By Athlete's Care on July 18, 2012
Article By: Sergio Muredda, Registered Massage Therapist at Athlete's Care Yorkville
With the great weather Toronto has to offer in the summer we all want to be outside soaking up the rays before it’s gone. After a sedentary winter we suddenly shock our bodies with increased activity that we aren’t physically prepared for. We bring the same intensity of running on a treadmill and taking spinning classes throughout the winter to running and riding our bikes outdoors, even though it’s totally different from what our muscles are used to doing. We tend to forget that as we increase the demands we make on our bodies we also have to increase the amount of time we spend healing, resting and rehabilitating the body. Massage therapy is an excellent way to rest, recharge and repair our muscles so they’re ready to train again.
How does massage work?
Over the years there have been many studies on the benefits of massage. In my opinion, the best description for massage would be to call it “manual yoga”. Many massage modalities focus on pinning and then manually moving the muscles with our fingers, thumbs or elbows, thus making massage the equivalent to having someone stretch your muscles for you! Recent studies conducted on massage show that massage promotes chemical responses in the muscle cells that decrease inflammation and promote muscle tissue repair.
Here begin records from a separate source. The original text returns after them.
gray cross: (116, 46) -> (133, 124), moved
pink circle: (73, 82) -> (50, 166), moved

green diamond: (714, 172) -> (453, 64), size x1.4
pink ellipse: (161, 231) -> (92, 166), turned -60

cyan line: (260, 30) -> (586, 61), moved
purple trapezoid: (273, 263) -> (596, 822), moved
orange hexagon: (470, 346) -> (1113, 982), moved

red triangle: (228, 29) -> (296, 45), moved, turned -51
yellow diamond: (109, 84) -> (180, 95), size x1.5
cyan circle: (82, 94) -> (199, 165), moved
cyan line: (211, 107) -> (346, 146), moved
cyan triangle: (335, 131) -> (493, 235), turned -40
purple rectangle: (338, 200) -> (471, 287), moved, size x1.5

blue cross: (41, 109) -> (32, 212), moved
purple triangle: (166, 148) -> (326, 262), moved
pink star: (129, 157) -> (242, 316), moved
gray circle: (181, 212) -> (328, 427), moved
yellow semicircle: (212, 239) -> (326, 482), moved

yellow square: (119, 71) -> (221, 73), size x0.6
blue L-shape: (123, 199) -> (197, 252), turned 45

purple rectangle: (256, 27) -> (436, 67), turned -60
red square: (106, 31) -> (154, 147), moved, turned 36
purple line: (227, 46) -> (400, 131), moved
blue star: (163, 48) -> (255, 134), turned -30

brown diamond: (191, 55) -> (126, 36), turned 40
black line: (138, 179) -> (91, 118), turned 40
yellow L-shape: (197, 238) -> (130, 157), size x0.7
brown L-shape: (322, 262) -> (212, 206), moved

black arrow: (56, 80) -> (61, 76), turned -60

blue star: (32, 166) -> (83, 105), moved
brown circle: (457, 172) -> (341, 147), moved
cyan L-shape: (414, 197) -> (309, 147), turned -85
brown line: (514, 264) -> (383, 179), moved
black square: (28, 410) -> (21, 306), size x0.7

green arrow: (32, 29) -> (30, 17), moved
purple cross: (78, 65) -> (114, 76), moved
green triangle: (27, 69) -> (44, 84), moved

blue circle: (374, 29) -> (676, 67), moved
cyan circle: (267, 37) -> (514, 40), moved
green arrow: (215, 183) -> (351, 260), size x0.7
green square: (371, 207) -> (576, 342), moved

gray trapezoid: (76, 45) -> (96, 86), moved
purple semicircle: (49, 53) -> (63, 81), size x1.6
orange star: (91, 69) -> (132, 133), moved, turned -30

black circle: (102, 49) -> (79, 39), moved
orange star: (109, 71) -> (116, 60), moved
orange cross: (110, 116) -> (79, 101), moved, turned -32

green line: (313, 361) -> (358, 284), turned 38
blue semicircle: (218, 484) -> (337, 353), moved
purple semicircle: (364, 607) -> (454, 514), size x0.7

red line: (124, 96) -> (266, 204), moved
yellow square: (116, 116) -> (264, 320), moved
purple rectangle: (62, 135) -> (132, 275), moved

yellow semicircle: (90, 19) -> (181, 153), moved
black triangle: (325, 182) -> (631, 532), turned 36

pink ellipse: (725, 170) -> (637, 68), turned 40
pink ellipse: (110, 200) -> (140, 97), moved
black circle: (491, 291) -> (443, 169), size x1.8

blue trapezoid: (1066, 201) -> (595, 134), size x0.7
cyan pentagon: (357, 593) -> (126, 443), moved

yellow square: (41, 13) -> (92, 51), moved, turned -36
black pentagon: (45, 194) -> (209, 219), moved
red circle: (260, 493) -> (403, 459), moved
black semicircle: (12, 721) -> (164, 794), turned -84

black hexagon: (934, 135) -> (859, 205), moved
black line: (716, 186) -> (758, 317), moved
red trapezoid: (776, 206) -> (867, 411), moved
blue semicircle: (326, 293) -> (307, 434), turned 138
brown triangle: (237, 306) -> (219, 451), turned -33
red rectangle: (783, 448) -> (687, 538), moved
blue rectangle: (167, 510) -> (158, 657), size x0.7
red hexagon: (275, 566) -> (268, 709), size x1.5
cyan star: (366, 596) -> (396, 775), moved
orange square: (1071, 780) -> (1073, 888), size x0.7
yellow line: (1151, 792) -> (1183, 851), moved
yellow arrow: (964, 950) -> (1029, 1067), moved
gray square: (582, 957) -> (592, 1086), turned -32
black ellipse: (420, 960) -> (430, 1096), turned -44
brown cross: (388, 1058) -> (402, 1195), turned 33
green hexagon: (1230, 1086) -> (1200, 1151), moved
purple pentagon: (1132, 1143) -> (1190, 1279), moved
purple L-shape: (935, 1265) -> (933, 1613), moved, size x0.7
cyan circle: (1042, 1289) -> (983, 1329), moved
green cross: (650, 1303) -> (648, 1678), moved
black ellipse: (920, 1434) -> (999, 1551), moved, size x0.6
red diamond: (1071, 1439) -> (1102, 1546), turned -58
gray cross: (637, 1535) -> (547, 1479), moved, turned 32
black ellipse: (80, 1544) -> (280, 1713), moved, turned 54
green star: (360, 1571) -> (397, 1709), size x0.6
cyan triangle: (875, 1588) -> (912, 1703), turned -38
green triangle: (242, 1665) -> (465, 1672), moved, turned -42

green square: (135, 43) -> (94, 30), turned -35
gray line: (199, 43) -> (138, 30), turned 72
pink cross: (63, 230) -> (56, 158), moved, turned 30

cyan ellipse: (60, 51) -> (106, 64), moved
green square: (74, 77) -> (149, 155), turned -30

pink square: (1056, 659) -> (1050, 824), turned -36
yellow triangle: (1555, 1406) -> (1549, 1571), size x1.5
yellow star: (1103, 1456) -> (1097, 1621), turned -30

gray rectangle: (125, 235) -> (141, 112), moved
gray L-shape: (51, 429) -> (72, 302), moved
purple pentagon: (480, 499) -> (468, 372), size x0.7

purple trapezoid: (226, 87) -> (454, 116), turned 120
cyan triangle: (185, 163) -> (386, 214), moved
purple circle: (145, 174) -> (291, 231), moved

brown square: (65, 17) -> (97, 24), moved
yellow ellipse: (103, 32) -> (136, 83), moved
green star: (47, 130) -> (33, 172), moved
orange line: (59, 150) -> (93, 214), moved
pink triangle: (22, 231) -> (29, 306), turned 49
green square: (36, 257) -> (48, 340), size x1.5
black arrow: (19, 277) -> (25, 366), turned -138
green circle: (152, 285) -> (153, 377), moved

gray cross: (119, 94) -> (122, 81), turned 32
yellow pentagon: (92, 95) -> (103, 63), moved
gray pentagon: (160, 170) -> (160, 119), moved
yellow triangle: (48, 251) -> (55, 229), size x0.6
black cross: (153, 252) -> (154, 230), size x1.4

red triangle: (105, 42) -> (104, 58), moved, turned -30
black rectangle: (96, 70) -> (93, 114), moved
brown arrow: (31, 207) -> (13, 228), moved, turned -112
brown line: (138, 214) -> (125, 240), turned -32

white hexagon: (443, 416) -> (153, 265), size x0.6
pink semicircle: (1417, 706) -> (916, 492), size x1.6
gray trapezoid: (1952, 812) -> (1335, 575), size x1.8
Who can benefit from massage?
Most people think massage is a luxury only affordable for professional athletes and the rich. Not true! Massage is beneficial and essential for everyone! The human body is the machine that gets us from point A to point B. Whether you’re a pro athlete or a weekend warrior, you have to make sure to service the machine just as you would bring your car to the mechanic for a tune-up and an oil change. Maintenance is crucial for overall health and to ensure all your muscles and joints are functioning to the best of their ability.
There are countless musculoskeletal syndromes and conditions that affect the average person in the workplace. You don’t have to be a construction worker, shoveling and lifting heavy objects with your back all day, to be suffering from workplace pain. A great deal of the workplace conditions come from office positions like sitting in front of a computer at a desk. Conditions like tendonitis, carpal tunnel syndrome, thoracic outlet syndrome and sciatica, to name a few, can come about from being seated at a desk and can be effectively treated with massage therapy.
Massage therapy treatments can be specific and focused, unlike your typical full-body relaxation massage offered at local spas. An affordable and concentrated 30-minute appointment can be an incredibly successful way to treat most musculoskeletal conditions. Make sure to keep your motor running smoothly this summer!